The people of Iraq are enjoying their new freedom. “During the last regime, our only priority was how to survive,” says Muna Khder, a volunteer worker at the Iraqi Human Rights Center. Ms. Khder says she hopes she “can learn something about democracy.” Since the removal of the Saddam regime, many other Iraqis have joined her in this quest.
Town meetings are being held throughout the country. At a forum in Mosul, those who spoke agreed that Iraq should be democratic. Not surprisingly, Iraqis differ on how democracy should be implemented. The Wall Street Journal newspaper reported that Ghanim al-Basso, the Mosul region’s provincial governor, said, “We must act like one hand, one heart. But democracy is a new word for us,” he said, “and we have no experience with it.”

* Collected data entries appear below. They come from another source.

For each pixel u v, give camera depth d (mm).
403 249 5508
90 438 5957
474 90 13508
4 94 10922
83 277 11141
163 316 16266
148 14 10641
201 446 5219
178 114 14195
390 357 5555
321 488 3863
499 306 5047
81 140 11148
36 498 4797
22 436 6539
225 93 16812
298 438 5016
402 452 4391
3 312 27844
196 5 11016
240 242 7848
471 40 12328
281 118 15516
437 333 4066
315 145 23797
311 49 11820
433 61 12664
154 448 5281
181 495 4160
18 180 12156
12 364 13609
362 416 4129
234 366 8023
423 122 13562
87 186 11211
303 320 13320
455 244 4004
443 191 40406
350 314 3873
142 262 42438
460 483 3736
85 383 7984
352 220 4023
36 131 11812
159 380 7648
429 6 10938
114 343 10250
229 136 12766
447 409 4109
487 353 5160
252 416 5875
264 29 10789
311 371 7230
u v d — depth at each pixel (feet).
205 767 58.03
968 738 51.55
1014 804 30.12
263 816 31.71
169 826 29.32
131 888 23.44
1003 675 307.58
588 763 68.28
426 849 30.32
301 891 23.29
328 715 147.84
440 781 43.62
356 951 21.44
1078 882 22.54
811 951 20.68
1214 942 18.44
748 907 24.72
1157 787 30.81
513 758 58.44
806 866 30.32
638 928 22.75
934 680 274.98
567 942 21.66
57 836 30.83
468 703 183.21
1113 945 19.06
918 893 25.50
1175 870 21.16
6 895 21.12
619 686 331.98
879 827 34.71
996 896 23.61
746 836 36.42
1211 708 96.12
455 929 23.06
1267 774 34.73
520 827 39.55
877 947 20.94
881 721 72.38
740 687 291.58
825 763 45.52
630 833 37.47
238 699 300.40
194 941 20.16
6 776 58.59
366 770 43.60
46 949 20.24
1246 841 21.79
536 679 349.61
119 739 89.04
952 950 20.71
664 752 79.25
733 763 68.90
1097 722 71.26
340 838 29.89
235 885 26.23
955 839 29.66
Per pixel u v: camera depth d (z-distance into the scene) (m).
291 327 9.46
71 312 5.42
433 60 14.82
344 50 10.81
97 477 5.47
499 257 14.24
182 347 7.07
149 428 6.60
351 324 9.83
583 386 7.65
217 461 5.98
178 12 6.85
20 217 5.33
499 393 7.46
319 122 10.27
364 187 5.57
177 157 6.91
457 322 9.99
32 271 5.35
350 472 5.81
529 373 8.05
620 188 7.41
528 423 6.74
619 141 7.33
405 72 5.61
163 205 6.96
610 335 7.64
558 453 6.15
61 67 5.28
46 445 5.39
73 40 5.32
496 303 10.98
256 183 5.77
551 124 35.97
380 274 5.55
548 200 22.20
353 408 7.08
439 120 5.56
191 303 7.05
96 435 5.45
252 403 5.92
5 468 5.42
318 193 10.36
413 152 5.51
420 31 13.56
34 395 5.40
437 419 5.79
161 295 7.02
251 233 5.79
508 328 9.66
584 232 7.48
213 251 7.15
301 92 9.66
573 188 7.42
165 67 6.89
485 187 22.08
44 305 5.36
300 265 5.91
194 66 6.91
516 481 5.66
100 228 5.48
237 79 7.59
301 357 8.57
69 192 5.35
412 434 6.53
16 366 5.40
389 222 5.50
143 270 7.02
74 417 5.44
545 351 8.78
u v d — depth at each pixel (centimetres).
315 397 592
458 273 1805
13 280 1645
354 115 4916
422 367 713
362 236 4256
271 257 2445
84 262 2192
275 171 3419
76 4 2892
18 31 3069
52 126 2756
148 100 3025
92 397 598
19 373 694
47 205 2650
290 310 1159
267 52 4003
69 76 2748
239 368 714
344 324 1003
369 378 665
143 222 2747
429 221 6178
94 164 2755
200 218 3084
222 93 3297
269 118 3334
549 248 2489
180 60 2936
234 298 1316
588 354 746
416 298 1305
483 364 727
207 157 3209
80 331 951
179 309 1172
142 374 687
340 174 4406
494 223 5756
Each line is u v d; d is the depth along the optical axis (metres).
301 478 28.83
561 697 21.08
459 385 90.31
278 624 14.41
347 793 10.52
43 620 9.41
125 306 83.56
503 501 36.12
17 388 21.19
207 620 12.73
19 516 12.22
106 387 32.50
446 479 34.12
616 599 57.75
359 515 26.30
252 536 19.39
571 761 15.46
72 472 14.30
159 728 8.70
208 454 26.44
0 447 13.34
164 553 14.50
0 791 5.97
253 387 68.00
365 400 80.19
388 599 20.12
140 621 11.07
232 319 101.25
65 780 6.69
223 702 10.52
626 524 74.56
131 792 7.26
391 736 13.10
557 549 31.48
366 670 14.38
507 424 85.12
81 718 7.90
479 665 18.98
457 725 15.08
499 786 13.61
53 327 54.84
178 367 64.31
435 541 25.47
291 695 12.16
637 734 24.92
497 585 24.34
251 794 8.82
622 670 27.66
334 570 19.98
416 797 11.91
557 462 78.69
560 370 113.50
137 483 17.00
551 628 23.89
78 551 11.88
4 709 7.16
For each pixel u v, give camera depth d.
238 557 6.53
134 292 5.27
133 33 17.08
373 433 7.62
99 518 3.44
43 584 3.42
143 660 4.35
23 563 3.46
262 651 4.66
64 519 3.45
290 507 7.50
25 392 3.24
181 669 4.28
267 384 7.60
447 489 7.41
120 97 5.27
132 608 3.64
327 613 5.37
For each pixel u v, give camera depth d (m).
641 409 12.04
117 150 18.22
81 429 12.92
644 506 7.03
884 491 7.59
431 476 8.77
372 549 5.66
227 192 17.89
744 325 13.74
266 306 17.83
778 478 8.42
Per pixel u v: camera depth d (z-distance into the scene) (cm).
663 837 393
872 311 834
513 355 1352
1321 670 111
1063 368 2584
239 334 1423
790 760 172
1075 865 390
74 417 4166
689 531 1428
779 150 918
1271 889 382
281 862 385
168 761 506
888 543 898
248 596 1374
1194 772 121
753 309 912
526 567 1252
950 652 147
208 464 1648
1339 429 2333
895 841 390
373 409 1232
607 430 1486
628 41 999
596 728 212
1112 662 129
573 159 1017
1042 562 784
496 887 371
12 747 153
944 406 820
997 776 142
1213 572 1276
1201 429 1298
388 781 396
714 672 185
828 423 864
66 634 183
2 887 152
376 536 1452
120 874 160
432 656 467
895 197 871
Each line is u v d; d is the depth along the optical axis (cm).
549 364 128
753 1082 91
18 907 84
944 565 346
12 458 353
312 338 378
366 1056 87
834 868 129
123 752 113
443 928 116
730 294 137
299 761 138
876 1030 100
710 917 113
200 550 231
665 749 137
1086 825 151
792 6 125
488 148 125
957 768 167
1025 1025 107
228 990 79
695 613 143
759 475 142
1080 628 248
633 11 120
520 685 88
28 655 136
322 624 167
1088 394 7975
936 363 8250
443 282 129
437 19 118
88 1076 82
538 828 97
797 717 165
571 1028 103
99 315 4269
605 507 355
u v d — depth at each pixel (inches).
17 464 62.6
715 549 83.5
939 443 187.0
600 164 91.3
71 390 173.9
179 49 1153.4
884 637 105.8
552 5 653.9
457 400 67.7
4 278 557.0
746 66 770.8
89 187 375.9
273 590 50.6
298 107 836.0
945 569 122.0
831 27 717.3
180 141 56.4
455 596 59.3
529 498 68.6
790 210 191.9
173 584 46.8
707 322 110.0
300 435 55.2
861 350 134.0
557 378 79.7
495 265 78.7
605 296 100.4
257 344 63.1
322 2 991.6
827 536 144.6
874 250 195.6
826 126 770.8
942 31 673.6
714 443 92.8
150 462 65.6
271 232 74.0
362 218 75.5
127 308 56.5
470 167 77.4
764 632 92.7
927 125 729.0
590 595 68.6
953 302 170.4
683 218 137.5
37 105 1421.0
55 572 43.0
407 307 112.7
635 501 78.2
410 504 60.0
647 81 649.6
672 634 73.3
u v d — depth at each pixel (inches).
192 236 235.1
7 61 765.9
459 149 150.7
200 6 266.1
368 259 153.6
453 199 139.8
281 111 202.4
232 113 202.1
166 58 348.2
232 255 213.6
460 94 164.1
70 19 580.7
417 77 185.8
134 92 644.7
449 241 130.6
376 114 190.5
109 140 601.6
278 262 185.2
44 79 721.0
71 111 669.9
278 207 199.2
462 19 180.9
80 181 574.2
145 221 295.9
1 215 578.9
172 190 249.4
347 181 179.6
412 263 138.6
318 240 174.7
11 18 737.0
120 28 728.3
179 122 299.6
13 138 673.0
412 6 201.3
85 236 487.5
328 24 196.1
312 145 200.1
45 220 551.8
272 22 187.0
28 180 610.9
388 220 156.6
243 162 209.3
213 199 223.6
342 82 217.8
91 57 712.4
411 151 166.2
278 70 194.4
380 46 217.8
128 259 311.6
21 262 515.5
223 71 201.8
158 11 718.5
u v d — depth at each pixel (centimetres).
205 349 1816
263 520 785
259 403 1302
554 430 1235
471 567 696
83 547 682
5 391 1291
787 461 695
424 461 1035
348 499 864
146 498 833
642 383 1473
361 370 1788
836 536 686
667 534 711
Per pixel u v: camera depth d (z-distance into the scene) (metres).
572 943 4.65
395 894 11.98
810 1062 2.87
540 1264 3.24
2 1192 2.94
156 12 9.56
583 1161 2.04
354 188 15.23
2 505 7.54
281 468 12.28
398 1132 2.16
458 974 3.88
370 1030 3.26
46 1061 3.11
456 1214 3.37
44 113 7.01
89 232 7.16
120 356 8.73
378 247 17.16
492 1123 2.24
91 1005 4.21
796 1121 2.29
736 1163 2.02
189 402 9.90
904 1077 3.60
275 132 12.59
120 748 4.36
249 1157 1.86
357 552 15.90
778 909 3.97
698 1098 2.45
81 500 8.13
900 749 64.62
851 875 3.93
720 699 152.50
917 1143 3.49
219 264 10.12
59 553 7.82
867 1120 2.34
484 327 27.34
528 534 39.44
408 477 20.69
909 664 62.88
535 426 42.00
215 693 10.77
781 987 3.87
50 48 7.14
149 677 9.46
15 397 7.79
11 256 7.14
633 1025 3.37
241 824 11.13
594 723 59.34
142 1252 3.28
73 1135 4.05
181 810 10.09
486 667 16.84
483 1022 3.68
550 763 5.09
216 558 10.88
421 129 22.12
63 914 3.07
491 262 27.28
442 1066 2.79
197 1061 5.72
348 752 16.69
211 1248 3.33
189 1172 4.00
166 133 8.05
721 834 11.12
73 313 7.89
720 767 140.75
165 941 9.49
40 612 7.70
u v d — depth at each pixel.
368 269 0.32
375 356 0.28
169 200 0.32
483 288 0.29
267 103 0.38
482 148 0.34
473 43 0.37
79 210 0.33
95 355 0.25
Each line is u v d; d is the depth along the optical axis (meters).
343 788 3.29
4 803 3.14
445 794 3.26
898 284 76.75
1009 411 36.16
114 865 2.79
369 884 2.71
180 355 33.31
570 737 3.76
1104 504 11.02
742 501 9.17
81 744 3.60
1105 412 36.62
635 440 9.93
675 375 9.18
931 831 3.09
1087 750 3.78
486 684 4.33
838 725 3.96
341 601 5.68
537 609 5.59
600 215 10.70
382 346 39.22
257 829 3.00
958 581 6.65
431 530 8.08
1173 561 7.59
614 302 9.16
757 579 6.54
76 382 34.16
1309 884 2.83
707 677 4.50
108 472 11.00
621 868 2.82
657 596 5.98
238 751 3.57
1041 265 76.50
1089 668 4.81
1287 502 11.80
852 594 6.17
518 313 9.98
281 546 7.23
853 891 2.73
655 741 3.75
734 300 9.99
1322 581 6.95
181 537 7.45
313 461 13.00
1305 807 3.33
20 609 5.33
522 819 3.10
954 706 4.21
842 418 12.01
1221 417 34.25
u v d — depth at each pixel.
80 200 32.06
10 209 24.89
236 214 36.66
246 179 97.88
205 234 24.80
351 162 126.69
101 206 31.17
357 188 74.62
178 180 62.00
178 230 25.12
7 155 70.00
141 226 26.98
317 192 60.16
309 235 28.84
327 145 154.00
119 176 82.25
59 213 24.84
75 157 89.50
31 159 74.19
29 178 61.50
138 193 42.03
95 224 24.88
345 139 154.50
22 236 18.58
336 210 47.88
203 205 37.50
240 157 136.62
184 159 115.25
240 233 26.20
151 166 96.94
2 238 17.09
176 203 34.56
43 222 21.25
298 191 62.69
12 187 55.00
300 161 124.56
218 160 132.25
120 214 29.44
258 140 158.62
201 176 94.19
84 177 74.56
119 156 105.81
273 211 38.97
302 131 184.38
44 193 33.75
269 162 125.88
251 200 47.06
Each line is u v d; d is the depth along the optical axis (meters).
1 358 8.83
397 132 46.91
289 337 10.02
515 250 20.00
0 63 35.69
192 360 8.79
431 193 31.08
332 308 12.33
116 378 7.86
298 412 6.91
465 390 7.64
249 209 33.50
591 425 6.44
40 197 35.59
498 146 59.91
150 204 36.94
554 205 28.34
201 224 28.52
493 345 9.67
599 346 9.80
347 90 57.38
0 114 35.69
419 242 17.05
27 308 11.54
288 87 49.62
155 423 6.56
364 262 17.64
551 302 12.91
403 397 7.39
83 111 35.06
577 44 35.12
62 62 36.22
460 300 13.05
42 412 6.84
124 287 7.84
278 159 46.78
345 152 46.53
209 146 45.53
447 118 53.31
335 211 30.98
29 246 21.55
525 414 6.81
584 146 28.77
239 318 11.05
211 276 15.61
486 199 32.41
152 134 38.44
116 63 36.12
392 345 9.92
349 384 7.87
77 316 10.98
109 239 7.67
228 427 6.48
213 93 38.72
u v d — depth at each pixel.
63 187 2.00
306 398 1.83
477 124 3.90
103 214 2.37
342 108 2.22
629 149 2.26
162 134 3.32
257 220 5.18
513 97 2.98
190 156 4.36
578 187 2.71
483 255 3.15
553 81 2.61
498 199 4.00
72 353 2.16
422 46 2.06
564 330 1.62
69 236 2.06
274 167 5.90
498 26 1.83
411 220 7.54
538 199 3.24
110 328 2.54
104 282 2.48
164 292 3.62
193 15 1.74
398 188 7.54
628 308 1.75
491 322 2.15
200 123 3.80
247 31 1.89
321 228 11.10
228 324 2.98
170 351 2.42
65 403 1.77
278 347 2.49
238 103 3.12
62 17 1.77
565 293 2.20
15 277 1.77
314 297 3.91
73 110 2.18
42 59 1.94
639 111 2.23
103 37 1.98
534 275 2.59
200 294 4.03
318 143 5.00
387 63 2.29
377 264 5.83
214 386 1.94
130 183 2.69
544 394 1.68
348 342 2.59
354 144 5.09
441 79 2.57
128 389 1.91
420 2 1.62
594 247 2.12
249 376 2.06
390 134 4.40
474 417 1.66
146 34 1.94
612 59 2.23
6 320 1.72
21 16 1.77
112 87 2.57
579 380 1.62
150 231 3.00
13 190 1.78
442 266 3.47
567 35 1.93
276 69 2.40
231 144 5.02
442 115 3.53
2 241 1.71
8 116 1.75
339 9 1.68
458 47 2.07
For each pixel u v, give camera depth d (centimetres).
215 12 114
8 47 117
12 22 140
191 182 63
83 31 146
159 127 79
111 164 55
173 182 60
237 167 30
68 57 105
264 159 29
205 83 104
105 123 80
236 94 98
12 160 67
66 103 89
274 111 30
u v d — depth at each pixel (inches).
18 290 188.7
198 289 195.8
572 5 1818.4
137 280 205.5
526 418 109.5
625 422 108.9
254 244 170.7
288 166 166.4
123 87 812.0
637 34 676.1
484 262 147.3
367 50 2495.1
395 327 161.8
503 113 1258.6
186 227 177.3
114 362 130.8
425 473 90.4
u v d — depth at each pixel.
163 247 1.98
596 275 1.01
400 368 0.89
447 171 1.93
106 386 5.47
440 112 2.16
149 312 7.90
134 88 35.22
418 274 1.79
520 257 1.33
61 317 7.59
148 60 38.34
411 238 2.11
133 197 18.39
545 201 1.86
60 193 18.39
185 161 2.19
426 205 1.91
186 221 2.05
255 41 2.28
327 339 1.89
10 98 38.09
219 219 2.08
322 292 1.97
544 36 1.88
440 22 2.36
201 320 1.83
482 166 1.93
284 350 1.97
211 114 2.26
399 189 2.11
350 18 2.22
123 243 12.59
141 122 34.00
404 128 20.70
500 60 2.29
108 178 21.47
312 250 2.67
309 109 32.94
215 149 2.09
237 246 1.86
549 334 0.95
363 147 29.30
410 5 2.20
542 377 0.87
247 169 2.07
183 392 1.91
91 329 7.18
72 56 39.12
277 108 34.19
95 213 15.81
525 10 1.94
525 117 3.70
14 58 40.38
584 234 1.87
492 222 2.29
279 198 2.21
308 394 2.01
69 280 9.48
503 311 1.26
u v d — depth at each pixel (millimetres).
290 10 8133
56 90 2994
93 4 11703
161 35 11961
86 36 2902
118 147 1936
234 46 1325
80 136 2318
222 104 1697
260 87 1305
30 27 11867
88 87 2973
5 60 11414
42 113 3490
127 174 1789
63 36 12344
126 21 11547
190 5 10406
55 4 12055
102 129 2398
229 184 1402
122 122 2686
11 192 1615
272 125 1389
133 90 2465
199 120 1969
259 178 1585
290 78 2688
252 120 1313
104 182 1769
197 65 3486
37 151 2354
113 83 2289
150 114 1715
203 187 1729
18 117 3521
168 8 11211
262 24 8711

Iraqis are doing more than debating the forms and mechanisms of democracy. They are also beginning to live it. Hundreds of newspapers with a wide variety of opinions are being published. In Baghdad, shops are filled with merchandise. Internet cafes are open. Music is being played everywhere.
But having broken the Baathist regime, the U.S.-led coalition and the people of Iraq still face a remnant of violent Saddam Hussein supporters. These killers, joined by foreign terrorists, are a continuing danger. “Yet,” says President George W. Bush, “we’re making progress against them”:
“The work of building a new Iraq is hard, and it’s right. And America has always been willing to do what it takes for what is right. Last January, Iraq’s only law was the whim of one brutal man. Today our coalition is working with the Iraqi Governing Council to draft a basic law, with a bill of rights. We’re working with Iraqis and the United Nations to prepare for a transformance to full Iraqi sovereignty by the end of June.”
“As democracy takes hold in Iraq, the enemies of freedom will do all in their power to spread violence and fear,” says President Bush. But, he adds, “The killers will fail, and the Iraqi people will live in freedom.”